If I start playing again, regularly, I envision it making a huge impact on my life, my prospective recovery, and how I deal with MS. Wish me luck.
Update (later the same day): Looks like I'm gonna have to wait to start playing those drums again. My snare drum has a busted lug, which I expected to replace with a lug from a different drum. However, the lugs from the other drums don't fit through the hole in my snare drum's lug casing. So I'm gonna have to make a trip to the drum shop (Columbus Percussion) before I can start playing again. Boo.
Update (May 17, 2013): I got a new lug a couple days ago, along with a new pair of sticks and a good practice pad (12" RealFeel).

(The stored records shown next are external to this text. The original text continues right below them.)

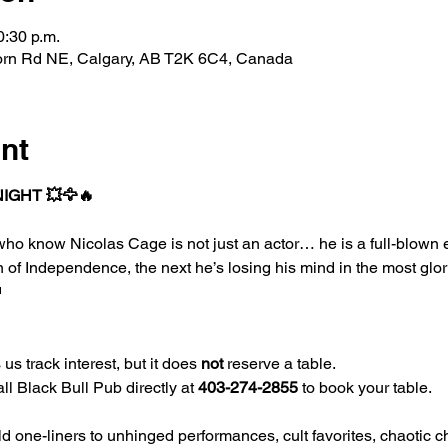
0:30 p.m.
horn Rd NE, Calgary, AB T2K 6C4, Canada
nt
NIGHT 💥🦅🔥
e who know Nicolas Cage is not just an actor… he is a full-blown
n of Independence, the next he’s losing his mind in the most glo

After playing on the pad a little bit, my playing doesn't sound anywhere near as horrible as it did a few days ago. I can tell the full message from my brain isn't making it to my hands, but it's not too bad, so it will be interesting to see how my playing progresses.
My legs and feet are a totally different story, though, and that's where I probably have the most to gain.
I haven't tried playing my drum set yet, and here's why: A mouse found its way into my bass drum and died. To create a dead-mouseless environment and begin playing the drum, I must first remove one of the drum heads, then get rid of said dead mouse, vacuum the mouse turds, wash/dry the pillow I use to muffle the drum, and finally put the head back on and tune the drum.
So in a couple hours I should finally be able to start playing my drums, which I'll probably limit to a bass drum, a snare drum, a hi-hat, a ride cymbal, and maybe a crash cymbal. If I play regularly enough in the near future, my usage of the bass drum pedal and hi-hat pedal will probably become a phenomenal workout for my hip flexors, as well as for many of my leg muscles. And that's just the beginning of how I think playing my drums might help me combat MS.